Sunday, April 2, 2023

President Grant's Speeding Ticket - Weekly column 4.2.2023

 

Lawrence Hall, HSG

Mhall46184@aol.com

 

But First There was President Grant’s Speeding Ticket

 

I’ve never been arrested, but, hey, I’m still young; there’s a chance.  Some of the nicest people I know have spent the occasional weekend at the county sheriff’s resort and spa, some opting for longer stays, so I wonder if I’ve been missing something.

 

If someday I receive a stainless steel invitation to jail I can’t imagine that a private jet and a motorcade will be part of the intake process, or that extra police and the Secret Service will escort me, or that barriers and blocked-off streets will ease my way inside to the receptionist, concierge, complimentary cocktails, a fingerprint manicure, souvenir photographs, and all the other amenities I’ve been reading about with regard to the anticipated indictment of a former president this week.

 

I don’t recall any stories about law officers or attorneys general sending courtesy notes to wanted men to turn themselves in, pretty please, but then I am behind the times in so many ways. Perhaps soon all arrests will be prefaced by formal courtesies:

 

 

5 April 2023

 

Dear Mr. Percival “Snake Eyes” Thorpe-Ponsonby,

 

You are cordially invited to a reception hosted by

The Sheriff and the District Attorney

At the County Courthouse on

 

17 April 2023

2:00 P.M.

 

Valet Parking

Dress: Afternoon Business Casual

 

RSVP

 

In 1872 William H. West, a D.C. city police officer, did not send then-President Ulysses Grant an invitation or a ticket-by-mail; he collared him in the streets of the Capitol for speeding in his one-horse buggy.

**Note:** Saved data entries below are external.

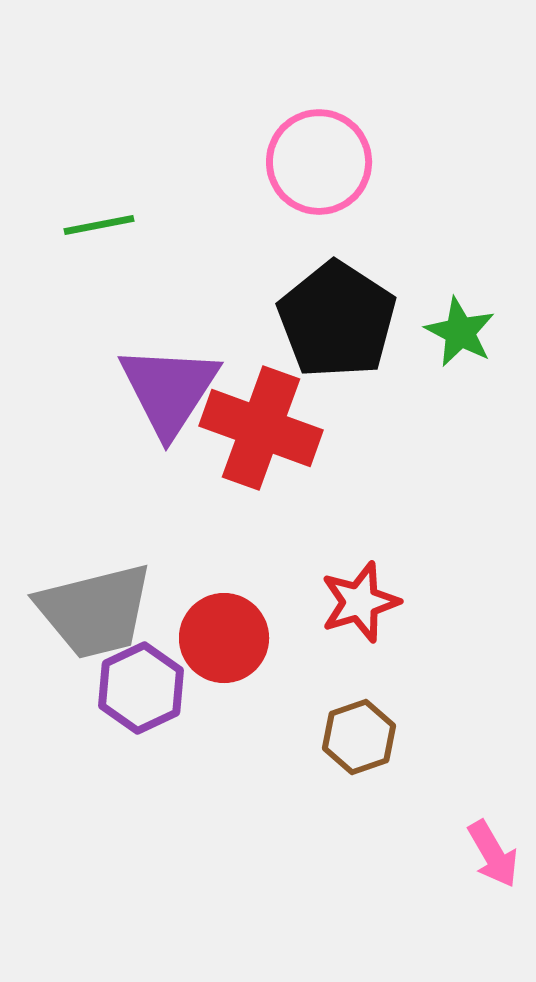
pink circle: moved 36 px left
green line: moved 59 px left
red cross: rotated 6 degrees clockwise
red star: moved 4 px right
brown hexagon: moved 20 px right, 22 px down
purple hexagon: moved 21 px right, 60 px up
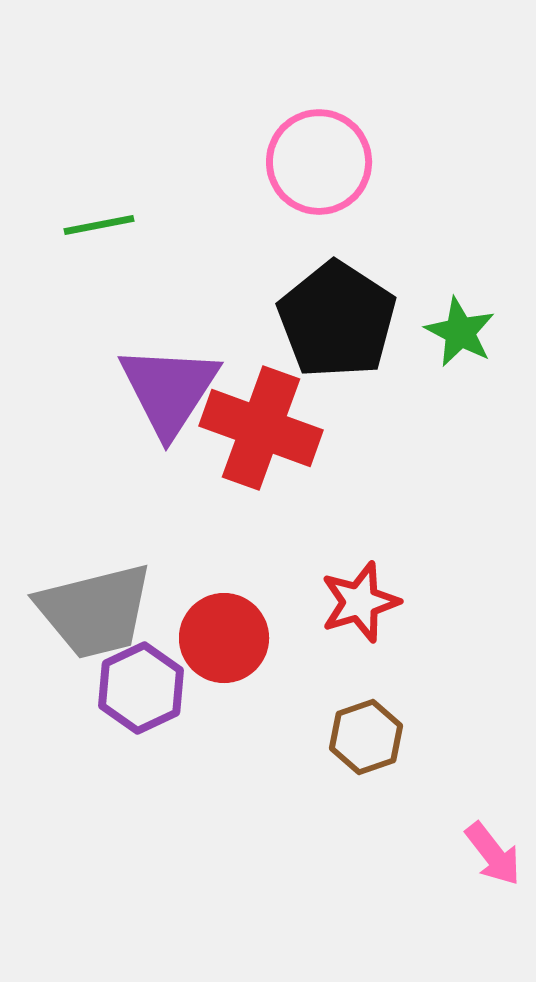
brown hexagon: moved 7 px right
pink arrow: rotated 8 degrees counterclockwise
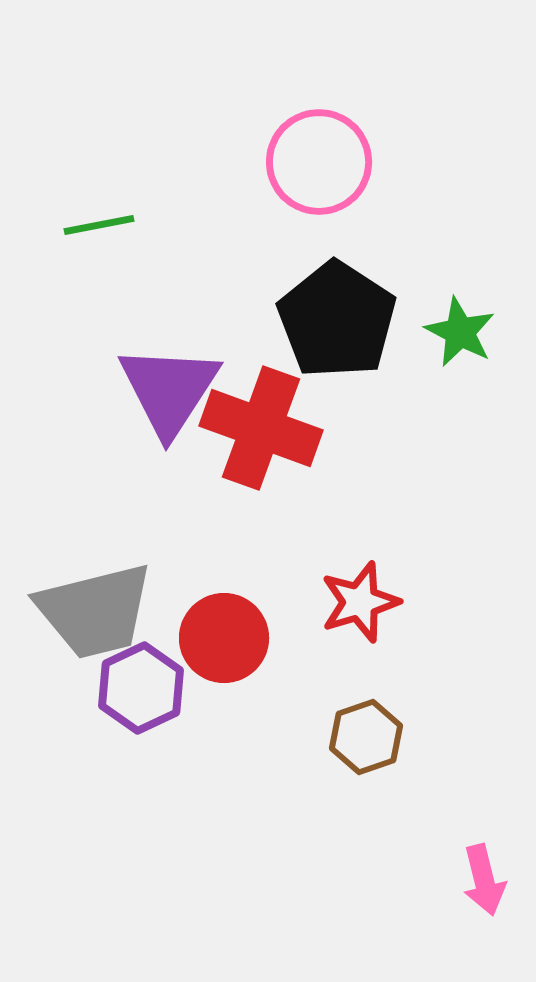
pink arrow: moved 9 px left, 26 px down; rotated 24 degrees clockwise
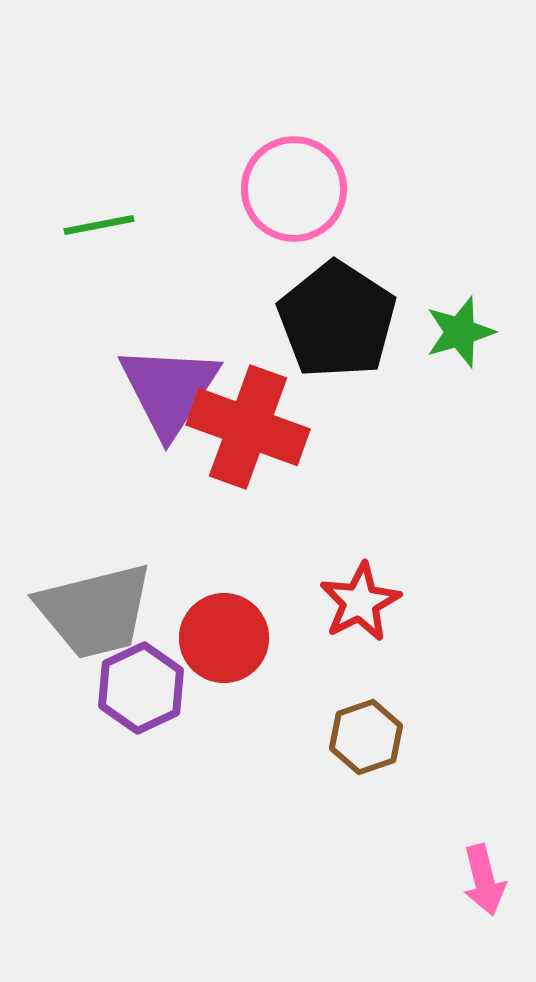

Officer West, who was a Civil War veteran and black, is reported to have said to the President:

 

 

"I cautioned you yesterday, Mr. President, about fast driving, and you said, sir, that it would not occur again…I am very sorry, Mr. President, to have to do it, for you are the chief of the nation, and I am nothing but a policeman, but duty is duty, sir, and I will have to place you under arrest."

 

-Ulysses S. Grant Was Arrested 151 Years Before Trump's Indictment (businessinsider.com)

 

The President did not pull the vulgar “Don’t you know who I am!?” thing, paid his $20 fine, and was apparently a more careful driver thereafter.

 

And that, dear readers, is a wonderful remembrance of one of those moments when this nation got things just right.